#### WORK INSTRUCTION 1:
The article on nanocrystalline cellulose names organizations that will use NCC. List each one with the product it will make from NCC or the thing it will put NCC in.
#### WORK INSTRUCTION 2:
From the article on nanocrystalline cellulose, extract everything from "The material has" down to "glass out of it.".
#### WORK INSTRUCTION 3:
According to the article on nanocrystalline cellulose, where is the NCC-producing factory that the U.S. Department of Agriculture opened?

#### TEXT EXCERPT:
------------------------------------------------------------------------
Amazing New Material: Turning "Twigs, Branches and Sawdust" into Something Stronger Than Steel
Posted in: UncategorizedWith their absurd strength and tiny size, carbon nanotubes were supposed to revolutionize what we humans can build. The problem is the stuff is expensive to manufacture. But now a viable, affordable and sustainable alternative is emerging in the form of a material called NCC, or nanocrystalline cellulose.
The material has a lot going for it: It’s made from wood pulp, which is essentially waste. Producing it is inexpensive. It can be made colored, transparent or even iridescent. It’s light yet strong, with a strength-to-weight ratio some eight times that of stainless steel. On top of that, it freaking conducts electricity. According to this article in New Scientist, Pioneer will be using it to make flexible e-displays, IBM will be putting it in computers, and the U.S. military will be making body armor and ballistic glass out of it.
“It is the natural, renewable version of a carbon nanotube at a fraction of the price,” says Jeff Youngblood of Purdue University’s NanoForestry Institute in West Lafayette, Indiana.
…Production of NCC starts with “purified” wood, which has had compounds such as lignin and hemicellulose removed. It is then milled into a pulp and hydrolysed in acid to remove impurities before being separated and concentrated as crystals into a thick paste that can be applied to surfaces as a laminate or processed into strands, forming nanofibrils. These are hard, dense and tough, and can be forced into different shapes and sizes. When freeze-dried, the material is lightweight, absorbent and good at insulating.
“The beauty of this material is that it is so abundant we don’t have to make it,” says Youngblood. “We don’t even have to use entire trees; nanocellulose is only 200 nanometres long. If we wanted we could use twigs and branches or even sawdust. We are turning waste into gold.”
The U.S. Department of Agriculture has heard the “gold” part of that statement loud and clear, and they’re believers. Just last month they announced that they’ve opened an NCC-producing factory in Madison, Wisconsin–only the second such production plant in the world. (The Canadians beat us to it by opening their own facility in Montreal last year.) You don’t think of the USDA as being on the cutting edge of materials science, but there were clear economic incentives for them to build the facility:
The U.S. and other nations will see numerous benefits from the commercialization of wood-derived cellulosic nanomaterials. Development and commercialization of new lightweight, high-performance wood-derived products can help reduce fossil fuel consumption and greenhouse gas emissions while increasing the potential for rural manufacturing opportunities, including the creation of many new high-paying jobs.
------------------------------------------------------------------------
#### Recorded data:

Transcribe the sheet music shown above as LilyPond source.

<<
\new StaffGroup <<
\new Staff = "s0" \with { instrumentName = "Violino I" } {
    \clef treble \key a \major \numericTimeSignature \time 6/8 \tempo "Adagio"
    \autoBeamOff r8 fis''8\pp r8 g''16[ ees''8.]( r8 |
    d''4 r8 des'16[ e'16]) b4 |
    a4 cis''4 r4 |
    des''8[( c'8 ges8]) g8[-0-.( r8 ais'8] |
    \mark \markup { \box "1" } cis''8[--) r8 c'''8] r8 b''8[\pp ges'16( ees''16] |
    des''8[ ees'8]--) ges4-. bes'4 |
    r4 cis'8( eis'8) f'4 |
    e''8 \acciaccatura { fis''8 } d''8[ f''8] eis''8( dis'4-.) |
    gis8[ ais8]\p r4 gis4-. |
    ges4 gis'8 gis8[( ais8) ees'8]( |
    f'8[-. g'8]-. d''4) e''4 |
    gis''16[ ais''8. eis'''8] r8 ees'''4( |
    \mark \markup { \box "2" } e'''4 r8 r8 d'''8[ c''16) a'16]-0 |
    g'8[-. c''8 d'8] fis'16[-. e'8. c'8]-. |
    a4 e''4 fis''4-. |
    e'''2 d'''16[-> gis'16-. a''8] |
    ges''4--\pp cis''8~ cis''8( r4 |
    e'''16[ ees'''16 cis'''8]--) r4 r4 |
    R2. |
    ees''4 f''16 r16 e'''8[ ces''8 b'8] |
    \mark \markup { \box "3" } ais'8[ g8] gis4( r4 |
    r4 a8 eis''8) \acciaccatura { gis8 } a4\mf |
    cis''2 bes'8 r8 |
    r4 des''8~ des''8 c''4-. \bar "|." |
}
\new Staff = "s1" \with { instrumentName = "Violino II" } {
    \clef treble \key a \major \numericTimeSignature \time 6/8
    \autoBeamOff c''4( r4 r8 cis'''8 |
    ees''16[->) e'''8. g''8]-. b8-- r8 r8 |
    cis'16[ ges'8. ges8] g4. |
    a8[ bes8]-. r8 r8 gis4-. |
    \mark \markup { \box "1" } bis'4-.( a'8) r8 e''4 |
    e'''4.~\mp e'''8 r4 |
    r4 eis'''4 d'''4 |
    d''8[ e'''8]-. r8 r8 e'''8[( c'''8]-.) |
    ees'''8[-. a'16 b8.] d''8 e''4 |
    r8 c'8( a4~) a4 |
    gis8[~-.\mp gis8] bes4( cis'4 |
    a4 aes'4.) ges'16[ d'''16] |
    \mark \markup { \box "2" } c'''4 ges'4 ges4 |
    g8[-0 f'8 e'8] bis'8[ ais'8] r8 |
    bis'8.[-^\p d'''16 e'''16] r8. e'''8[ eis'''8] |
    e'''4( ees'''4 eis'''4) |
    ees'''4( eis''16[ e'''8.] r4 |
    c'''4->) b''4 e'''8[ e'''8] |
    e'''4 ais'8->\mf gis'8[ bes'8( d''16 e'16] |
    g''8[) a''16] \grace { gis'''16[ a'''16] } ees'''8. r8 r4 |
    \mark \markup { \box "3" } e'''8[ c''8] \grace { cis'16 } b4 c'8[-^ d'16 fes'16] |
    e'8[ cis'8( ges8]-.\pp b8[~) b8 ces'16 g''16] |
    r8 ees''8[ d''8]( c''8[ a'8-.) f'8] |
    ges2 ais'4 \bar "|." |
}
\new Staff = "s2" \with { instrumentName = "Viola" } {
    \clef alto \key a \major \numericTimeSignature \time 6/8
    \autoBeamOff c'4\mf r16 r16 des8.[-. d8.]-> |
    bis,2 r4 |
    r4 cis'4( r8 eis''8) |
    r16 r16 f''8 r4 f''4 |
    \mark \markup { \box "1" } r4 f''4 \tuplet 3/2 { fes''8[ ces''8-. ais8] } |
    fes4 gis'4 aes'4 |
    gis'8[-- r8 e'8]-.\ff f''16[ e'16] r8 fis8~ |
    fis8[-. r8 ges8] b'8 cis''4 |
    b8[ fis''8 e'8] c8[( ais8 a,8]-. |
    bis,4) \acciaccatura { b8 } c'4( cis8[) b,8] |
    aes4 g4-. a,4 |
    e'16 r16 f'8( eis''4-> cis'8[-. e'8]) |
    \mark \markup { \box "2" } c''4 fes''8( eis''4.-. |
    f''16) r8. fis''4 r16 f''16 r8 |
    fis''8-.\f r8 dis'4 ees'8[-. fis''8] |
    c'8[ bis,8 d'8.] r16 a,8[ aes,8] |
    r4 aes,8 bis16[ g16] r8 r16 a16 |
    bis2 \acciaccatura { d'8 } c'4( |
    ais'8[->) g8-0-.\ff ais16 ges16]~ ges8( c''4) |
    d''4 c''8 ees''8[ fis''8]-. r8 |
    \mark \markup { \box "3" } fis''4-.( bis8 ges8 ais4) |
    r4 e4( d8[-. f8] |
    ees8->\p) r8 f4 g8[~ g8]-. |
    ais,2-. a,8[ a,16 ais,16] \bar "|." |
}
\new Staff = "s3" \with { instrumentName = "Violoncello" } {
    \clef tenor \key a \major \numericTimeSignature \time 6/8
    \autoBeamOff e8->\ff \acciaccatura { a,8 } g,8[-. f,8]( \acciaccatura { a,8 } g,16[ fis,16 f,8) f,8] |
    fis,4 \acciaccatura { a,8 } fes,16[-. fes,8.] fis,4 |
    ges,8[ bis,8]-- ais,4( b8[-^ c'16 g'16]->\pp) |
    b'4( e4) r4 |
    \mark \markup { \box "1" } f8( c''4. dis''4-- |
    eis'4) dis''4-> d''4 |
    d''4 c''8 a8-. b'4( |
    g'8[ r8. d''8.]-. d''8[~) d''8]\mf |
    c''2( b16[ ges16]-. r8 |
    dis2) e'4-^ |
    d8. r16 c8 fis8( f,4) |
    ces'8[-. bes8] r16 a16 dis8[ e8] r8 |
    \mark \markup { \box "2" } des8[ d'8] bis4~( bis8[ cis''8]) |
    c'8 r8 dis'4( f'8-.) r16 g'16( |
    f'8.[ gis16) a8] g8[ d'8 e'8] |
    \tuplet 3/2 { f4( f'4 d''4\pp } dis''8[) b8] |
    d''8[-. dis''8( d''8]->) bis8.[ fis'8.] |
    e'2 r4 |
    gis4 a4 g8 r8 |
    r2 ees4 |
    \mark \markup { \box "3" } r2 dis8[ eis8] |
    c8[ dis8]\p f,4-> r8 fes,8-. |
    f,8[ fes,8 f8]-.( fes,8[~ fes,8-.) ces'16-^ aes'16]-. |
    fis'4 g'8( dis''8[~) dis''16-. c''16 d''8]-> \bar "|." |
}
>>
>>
------------------------------------------------------------------------
#### YOUR RESPONSE 1:
- Pioneer: flexible e-displays
- IBM: computers
- The U.S. military: body armor and ballistic glass

#### YOUR RESPONSE 2:
The material has a lot going for it: It’s made from wood pulp, which is essentially waste. Producing it is inexpensive. It can be made colored, transparent or even iridescent. It’s light yet strong, with a strength-to-weight ratio some eight times that of stainless steel. On top of that, it freaking conducts electricity. According to this article in New Scientist, Pioneer will be using it to make flexible e-displays, IBM will be putting it in computers, and the U.S. military will be making body armor and ballistic glass out of it.

#### YOUR RESPONSE 3:
Madison, Wisconsin